CONSIGNE 1:
Selon l'article sur la réforme du lycée, qui a remis le rapport à Nicolas Sarkozy, et à quelle date ?
CONSIGNE 2:
Poursuivez la rédaction de l'article sur la réforme du lycée à la suite de sa dernière phrase.

Après Blog Service

Après Blog Service

Lycée, troisième voie

Maryline Baumard  LE MONDE | 11.06.09

 

Serait-on en train d'inventer une troisième voie en matière de politique éducative ? Ni réforme ex cathedra ni statu quo. Un chemin médian entre l'immobilisme et un lycée du troisième millénaire, sorti de cerveaux bien huilés, certes, mais déconnectés des attentes du terrain. Le rapport remis à Nicolas Sarkozy, le 2 juin, par le directeur de Sciences Po, Richard Descoings, propose l'accouchement sans douleur et sans précipitation d'un lycée nouveau. Avec assentiment du terrain.

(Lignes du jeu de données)

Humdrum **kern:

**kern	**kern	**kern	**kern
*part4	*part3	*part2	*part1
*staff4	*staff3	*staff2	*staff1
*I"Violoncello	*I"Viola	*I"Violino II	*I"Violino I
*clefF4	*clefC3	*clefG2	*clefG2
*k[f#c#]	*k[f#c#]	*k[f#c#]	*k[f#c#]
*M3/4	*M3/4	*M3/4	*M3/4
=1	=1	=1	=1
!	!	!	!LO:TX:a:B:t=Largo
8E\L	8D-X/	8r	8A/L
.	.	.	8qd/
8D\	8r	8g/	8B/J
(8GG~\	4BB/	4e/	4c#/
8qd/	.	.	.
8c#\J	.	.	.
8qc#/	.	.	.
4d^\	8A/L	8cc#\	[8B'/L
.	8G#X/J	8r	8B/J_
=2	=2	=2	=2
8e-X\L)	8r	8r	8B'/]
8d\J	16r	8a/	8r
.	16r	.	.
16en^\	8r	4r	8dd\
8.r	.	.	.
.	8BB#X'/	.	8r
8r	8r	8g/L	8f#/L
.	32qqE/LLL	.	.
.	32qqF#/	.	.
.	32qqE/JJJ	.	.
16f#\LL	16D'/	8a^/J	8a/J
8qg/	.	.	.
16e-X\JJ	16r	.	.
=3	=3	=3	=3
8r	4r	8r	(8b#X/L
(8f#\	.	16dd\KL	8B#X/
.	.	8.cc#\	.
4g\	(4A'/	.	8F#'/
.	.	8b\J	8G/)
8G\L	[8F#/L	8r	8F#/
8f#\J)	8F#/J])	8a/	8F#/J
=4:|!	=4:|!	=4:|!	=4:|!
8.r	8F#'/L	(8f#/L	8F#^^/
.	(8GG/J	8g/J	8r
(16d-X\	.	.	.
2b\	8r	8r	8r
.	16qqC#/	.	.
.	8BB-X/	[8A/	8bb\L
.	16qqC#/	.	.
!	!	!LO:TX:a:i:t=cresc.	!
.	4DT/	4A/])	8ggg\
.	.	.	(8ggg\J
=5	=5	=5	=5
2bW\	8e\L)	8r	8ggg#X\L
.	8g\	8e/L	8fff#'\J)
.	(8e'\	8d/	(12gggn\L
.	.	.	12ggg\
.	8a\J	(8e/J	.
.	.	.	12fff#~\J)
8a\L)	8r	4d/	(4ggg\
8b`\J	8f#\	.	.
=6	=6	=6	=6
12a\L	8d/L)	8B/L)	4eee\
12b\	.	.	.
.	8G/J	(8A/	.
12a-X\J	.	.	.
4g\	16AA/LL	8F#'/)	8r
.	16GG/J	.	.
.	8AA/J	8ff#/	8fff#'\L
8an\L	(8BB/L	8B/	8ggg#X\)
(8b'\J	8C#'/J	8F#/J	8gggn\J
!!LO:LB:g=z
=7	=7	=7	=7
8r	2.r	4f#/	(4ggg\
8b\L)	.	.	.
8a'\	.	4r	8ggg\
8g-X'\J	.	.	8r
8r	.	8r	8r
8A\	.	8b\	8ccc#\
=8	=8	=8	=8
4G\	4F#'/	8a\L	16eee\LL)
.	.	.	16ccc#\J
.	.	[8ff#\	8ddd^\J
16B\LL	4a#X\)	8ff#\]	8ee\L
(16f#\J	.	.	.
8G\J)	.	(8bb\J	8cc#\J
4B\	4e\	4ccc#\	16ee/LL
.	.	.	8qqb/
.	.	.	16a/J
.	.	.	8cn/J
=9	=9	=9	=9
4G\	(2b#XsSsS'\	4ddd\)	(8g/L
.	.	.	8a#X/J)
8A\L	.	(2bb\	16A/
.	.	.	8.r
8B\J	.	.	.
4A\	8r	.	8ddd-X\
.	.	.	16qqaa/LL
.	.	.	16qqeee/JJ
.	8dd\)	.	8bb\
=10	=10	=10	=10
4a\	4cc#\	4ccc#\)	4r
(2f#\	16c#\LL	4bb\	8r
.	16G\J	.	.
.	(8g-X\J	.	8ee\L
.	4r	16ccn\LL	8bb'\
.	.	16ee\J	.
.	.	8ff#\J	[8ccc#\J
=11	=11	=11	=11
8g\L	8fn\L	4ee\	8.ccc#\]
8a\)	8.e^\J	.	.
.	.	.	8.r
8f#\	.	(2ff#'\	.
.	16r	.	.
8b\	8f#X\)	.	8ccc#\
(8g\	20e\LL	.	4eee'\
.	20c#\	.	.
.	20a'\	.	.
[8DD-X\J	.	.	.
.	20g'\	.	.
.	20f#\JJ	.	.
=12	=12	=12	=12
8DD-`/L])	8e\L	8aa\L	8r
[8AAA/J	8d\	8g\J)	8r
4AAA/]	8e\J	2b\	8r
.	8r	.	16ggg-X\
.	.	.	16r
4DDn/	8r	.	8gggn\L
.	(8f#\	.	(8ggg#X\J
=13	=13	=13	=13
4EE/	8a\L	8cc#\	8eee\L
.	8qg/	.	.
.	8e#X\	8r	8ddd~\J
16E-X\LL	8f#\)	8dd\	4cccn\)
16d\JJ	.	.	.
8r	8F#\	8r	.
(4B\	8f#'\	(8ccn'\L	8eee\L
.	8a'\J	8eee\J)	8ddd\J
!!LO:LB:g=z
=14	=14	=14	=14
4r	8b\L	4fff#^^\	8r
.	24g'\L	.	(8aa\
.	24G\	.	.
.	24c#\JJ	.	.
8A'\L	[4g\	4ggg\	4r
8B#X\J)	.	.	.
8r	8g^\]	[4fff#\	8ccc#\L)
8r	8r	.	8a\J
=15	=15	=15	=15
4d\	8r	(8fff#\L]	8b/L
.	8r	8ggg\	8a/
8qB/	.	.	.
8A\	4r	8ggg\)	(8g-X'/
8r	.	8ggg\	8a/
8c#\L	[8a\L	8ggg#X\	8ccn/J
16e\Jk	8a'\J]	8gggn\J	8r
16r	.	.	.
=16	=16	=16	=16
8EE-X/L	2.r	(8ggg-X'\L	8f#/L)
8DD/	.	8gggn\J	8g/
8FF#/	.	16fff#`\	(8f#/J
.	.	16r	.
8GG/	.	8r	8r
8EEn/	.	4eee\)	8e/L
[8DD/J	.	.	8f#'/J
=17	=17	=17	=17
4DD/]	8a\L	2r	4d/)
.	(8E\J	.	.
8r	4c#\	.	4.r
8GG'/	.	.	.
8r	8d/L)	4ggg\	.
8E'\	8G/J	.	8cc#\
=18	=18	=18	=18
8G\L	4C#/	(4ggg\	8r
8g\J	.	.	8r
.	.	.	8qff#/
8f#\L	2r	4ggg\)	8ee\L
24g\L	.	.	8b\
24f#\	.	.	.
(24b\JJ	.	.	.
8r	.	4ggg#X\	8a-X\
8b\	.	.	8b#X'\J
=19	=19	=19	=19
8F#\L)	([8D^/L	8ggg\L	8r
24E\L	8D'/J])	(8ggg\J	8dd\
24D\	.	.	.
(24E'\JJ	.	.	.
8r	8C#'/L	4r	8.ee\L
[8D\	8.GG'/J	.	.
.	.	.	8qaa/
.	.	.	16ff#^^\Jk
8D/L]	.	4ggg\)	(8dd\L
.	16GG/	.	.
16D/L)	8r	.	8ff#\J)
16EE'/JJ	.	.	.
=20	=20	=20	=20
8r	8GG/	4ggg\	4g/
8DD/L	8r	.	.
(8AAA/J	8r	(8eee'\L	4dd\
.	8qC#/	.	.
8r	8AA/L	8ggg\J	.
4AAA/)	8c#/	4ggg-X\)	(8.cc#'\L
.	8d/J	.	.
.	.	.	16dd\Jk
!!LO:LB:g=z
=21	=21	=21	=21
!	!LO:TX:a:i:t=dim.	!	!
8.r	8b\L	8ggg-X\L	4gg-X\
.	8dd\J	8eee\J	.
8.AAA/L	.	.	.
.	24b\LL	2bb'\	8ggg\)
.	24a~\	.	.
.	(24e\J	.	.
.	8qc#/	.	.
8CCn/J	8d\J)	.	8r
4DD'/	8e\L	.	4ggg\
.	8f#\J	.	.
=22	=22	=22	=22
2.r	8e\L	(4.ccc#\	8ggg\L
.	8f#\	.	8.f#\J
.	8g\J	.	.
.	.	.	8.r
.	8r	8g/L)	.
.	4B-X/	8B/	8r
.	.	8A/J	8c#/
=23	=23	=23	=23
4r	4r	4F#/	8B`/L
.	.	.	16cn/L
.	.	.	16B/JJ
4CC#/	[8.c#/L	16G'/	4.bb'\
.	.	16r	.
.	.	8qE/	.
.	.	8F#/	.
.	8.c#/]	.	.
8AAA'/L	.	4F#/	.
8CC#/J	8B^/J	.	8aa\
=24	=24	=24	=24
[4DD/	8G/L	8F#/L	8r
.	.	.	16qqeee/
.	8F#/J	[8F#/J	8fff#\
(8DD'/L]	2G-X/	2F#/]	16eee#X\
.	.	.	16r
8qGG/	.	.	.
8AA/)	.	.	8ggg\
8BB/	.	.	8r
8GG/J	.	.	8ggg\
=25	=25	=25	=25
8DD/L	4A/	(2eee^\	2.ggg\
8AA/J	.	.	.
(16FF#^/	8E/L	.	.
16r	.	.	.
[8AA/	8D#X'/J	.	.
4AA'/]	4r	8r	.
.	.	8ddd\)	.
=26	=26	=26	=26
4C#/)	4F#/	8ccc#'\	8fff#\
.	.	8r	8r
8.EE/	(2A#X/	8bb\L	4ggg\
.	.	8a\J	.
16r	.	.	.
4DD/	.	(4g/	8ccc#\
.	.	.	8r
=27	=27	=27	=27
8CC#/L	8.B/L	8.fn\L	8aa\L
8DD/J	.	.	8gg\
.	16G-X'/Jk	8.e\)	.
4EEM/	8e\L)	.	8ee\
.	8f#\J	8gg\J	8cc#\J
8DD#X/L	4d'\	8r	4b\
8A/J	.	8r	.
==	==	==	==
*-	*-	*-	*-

RÉPONSE RÉDIGÉE 1:
Richard Descoings, directeur de Sciences Po, le 2 juin.

RÉPONSE RÉDIGÉE 2:
Encore plus décevant quand la menace d'explosion d'une jeunesse déclassée impose de bâtir rapidement une école plus juste. A l'heure où toute une frange de la population n'a pas accès aux filières nobles du lycée général et est orientée vers le lycée professionnel. Sorte de tiers-lycée où les fils d'ouvriers sont surreprésentés et occupent 35 % de la première année, quand les enfants de cadres n'y sont que 4,5 %. Mais l'impatience est souvent mauvaise conseillère et face au cimetière des réformes mort-nées, cette politique des petits pas et de l'écoute du terrain prend tout son sens.

 

En bon énarque, M. Descoings a intégré ces paramètres et pédagogiquement opposé réforme et refondation. La langue française est ainsi faite que certains mots s'usent prématurément. A force de toilettages vendus pour des réformes, ce mot s'est affadi. Le sens qu'on lui donnait hier a glissé vers le substantif plus radical de refondation. Un tout jeune mot entré au dictionnaire en 1991. Bref, la refondation n'est rien d'autre qu'une réforme digne de ce nom.

 

En constatant que l'opinion publique n'est pas mûre pour cette refondation, il renvoie aux calendes grecques deux réformes. Ni la redéfinition du métier d'enseignant ni un changement radical de l'emploi du temps des élèves ne verront le jour avant 2012.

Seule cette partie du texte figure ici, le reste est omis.